Influence of eyelid malposition on dry eye
Fig 1. (A) Right paralytic ectropion secondary to a 7th (facial) nerve palsy, resulting in dry eye and conjunctival redness due to exposure

Influence of eyelid malposition on dry eye

September 17, 2024 Dr Simon Dean

The eyelids protect the eye physically, by blinking, which protects the ocular surface from noxious insult and facilitates tear spreading via secretion of lipids from the meibomian glands. Involutional or iatrogenic eyelid changes can influence eyelid function, potentially leading to dry eye. This results in tear hyper-evaporation that drives hyperosmolarity, accompanied by symptoms of irritation and variable vision as well as inflammation and epiphora.

 

Some simple surgical measures can help address lid malposition, helping to treat dry eye disease by restoring the lids to a more functional anatomical position, thereby reducing ongoing reliance on temporary symptomatic relief from drops.

 

Involutional eyelid changes

 

The combination of gravity and age is the key underlying aetiology in both upper- and lower-lid laxity. Upper-lid laxity offers greater eye protection in the setting of tear film instability by providing more shielding. However, the lids may droop to a point where they interfere with vision (dermatochalasis). In this setting, a blepharoplasty wouldn’t be expected to improve dry eye, but should be approached cautiously in the presence of significant tear film instability. The same applies to blepharoptosis (ptosis) surgery.
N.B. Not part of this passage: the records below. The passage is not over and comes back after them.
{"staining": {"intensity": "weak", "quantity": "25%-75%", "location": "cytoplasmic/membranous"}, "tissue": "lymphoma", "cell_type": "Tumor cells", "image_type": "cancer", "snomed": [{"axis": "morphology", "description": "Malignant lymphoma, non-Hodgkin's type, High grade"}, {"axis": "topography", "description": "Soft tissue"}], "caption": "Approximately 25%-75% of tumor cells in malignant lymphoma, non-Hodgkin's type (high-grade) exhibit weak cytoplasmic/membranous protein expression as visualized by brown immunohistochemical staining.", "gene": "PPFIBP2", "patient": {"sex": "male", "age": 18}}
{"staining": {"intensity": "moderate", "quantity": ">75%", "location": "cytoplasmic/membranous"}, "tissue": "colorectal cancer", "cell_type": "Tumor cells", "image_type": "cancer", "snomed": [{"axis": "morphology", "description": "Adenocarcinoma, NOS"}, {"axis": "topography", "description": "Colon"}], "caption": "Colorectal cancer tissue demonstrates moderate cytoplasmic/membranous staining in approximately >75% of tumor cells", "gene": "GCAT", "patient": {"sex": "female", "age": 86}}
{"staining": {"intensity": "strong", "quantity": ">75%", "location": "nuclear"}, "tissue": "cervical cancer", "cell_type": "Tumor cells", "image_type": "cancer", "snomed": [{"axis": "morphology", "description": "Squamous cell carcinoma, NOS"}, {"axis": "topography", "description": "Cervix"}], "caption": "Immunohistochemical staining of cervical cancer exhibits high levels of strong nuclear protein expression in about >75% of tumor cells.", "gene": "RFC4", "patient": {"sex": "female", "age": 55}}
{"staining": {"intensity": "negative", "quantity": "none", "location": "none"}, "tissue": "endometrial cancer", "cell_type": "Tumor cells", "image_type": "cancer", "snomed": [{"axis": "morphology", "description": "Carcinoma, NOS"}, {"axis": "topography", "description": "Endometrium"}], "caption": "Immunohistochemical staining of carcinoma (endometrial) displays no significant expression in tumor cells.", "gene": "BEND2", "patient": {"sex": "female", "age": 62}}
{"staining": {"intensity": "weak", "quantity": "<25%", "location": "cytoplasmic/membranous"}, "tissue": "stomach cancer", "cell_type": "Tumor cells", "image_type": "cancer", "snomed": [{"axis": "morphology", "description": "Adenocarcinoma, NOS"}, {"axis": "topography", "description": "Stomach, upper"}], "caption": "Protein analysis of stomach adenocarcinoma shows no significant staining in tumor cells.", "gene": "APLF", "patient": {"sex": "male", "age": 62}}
It is important to respect the underlying globe and not induce lagophthalmos (inability to close the eyelids) when any upper lid lift is undertaken.

 

The lower lids are attached at each end like a clothesline so a normal lid position will not expose the inferior bulbar conjunctiva. However, with time and gravity the lids will droop and an early clinical sign of this is a slow snap-back test. Later this can deteriorate to display inferior scleral show. Lower-lid laxity exacerbates dry eye by impairing the blink and also increasing exposure. Paradoxically, patients often complain of intermittent epiphora with dry eye, and tear pooling and spillover are exacerbated by lower-lid laxity. Increasing laxity can progress to punctal ectropion (amplifying any drainage insufficiency) and possibly manifest ectropion or entropion. All of these should reduce with lateral traction unless there is an additional cicatricial component, for example rosacea or lower-lid blepharoplasty. A lateral horizontal lid tightening procedure for the lower lids, therefore, is typically helpful in the setting of dry eye and is relatively quick and easy to perform.

 

Iatrogenic eyelid changes

 

Exuberant upper- or lower-lid blepharoplasty or ptosis surgery can trigger or exacerbate tear film instability. Repeat blepharoplasty can present a further risk to tear film destabilisation. A simple lateral tarsorrhaphy to reduce exposure may be useful if this proves difficult to manage conservatively. Other frequently encountered causes of lagophthalmos include Bell’s palsy or 7th nerve palsy palsy, which could result from surgical intervention for an acoustic neuroma, for example. In this setting, surgery to reduce exposure may involve an upper-lid gold weight, to counteract the unopposed levator action, and a lower-lid tightening and deep support to lift the lid and cheek to minimise the neurogenic ectropion. A direct brow lift can help with uncovering the visual axis if there is significant brow ptosis (Fig 1).

 

 

 

Fig 1. (B) Surgical repair involved a direct brow lift, upper lid gold weight and lower-lid tightening. (C) By four weeks’ post-op dry eye and conjunctival redness are resolved due to anatomically restored lid position

 

 

Lid or periocular tumour excision may cause a cicatricial ectropion and there are ways to address this, ideally during the primary procedure but, potentially later, with rotation flaps, for example, to alter the direction of tension.

 

Mechanical and other ectropion

 

Benign lid masses may cause a mechanical ectropion. Debulking often helps. Trichiasis (independent of entropion) can be managed with a series of electrolysis sessions. Thyroid-related orbitopathy may result in exposure due to exophthalmos. Sometimes a simple lid-lowering procedure can be offered or, potentially, orbital decompression if severe and associated with diplopia. Punctal plugs or cautery may also be useful when there’s significant aqueous deficiency, such as in Sjögren syndrome.

 

Summary

In the setting of dry eye, it’s helpful to understand eyelid function and how surgery has potential to both exacerbate and address dry eye issues. While hot lid compresses to improve lipid quantity and quality is the mainstay of dry eye management, certainly it is worth assessing lower-lid laxity (inferior scleral show) to see if lower-lid tightening could be useful.

 

With the eyelids being a critical component of the lacrimal functional unit that maintains ocular surface integrity, an oculoplastic surgeon may be able to help address lid malposition issues where they are present within an often multifactorial conundrum.

 

 

 

Dr Simon Dean is a consultant ophthalmologist and specialist oculoplastic surgeon at Re:Vision Laser and Cataract Sight Correction Centre and Te Whatu Ora Counties Manukau, Auckland.